== Written task ==
Name every term in the psychology vocabulary list that consists of a single word.

═══ Document text

Vocabulary

Affective forecasting
Predicting how one will feel in the future after some event or decision.
Age identity
How old or young people feel compared to their chronological age; after early adulthood, most people feel younger than their chronological age.
Attitude
A psychological tendency that is expressed by evaluating a particular entity with some degree of favor or disfavor.
Autobiographical narratives
A qualitative research method used to understand characteristics and life themes that an individual considers to uniquely distinguish him- or herself from others.
Automatic
A behavior or process has one or more of the following features: unintentional, uncontrollable, occurring outside of conscious awareness, and cognitively efficient.
Availability heuristic
A heuristic in which the frequency or likelihood of an event is evaluated based on how easily instances of it come to mind.
Average life expectancy
Mean number of years that 50% of people in a specific birth cohort are expected to survive. This is typically calculated from birth but is also sometimes re-calculated for people who have already reached a particular age (e.g., 65).
Chameleon effect
The tendency for individuals to nonconsciously mimic the postures, mannerisms, facial expressions, and other behaviors of one’s interaction partners.
Cohort
Group of people typically born in the same year or historical period, who share common experiences over time; sometimes called a generation (e.g., Baby Boom Generation).
Convoy Model of Social Relations
Theory that proposes that the frequency, types, and reciprocity of social exchanges change with age. These social exchanges impact the health and well-being of the givers and receivers in the convoy.

══════
═══ Material provided

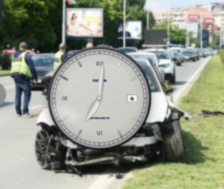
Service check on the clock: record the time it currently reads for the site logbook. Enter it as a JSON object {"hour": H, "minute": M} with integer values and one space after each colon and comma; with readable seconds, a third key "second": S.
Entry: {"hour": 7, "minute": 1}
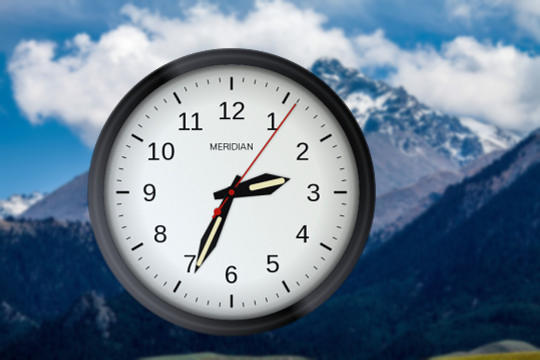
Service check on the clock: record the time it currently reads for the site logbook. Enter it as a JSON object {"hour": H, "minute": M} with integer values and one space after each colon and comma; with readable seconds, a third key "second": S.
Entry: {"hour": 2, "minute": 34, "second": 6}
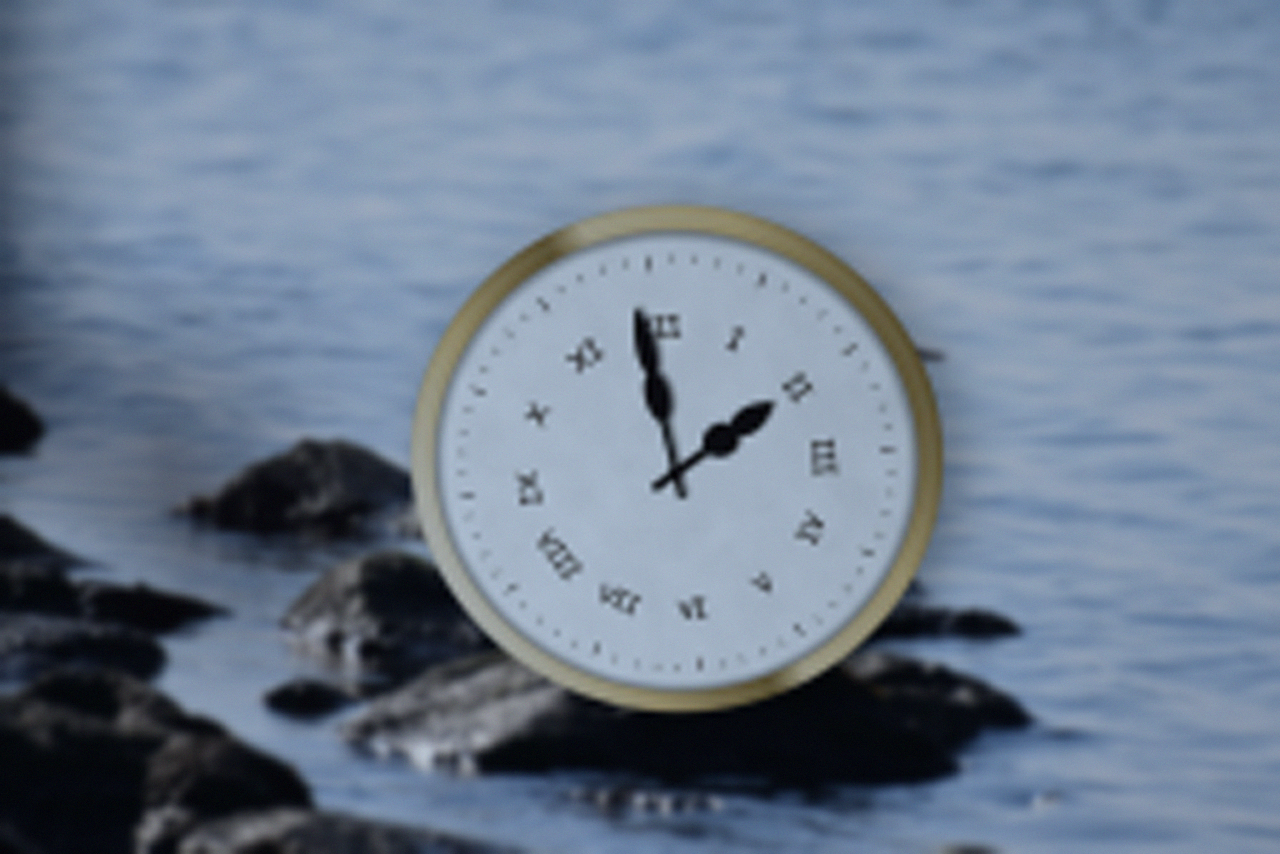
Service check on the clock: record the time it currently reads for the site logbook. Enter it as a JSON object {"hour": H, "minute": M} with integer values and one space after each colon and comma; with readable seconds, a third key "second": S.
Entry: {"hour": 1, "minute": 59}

══════
═══ Material provided

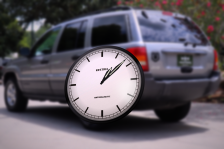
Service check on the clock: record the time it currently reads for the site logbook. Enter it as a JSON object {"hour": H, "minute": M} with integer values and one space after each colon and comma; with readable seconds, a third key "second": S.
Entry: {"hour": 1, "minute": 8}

══════

== Answer to this exercise ==
Attitude, Automatic, Cohort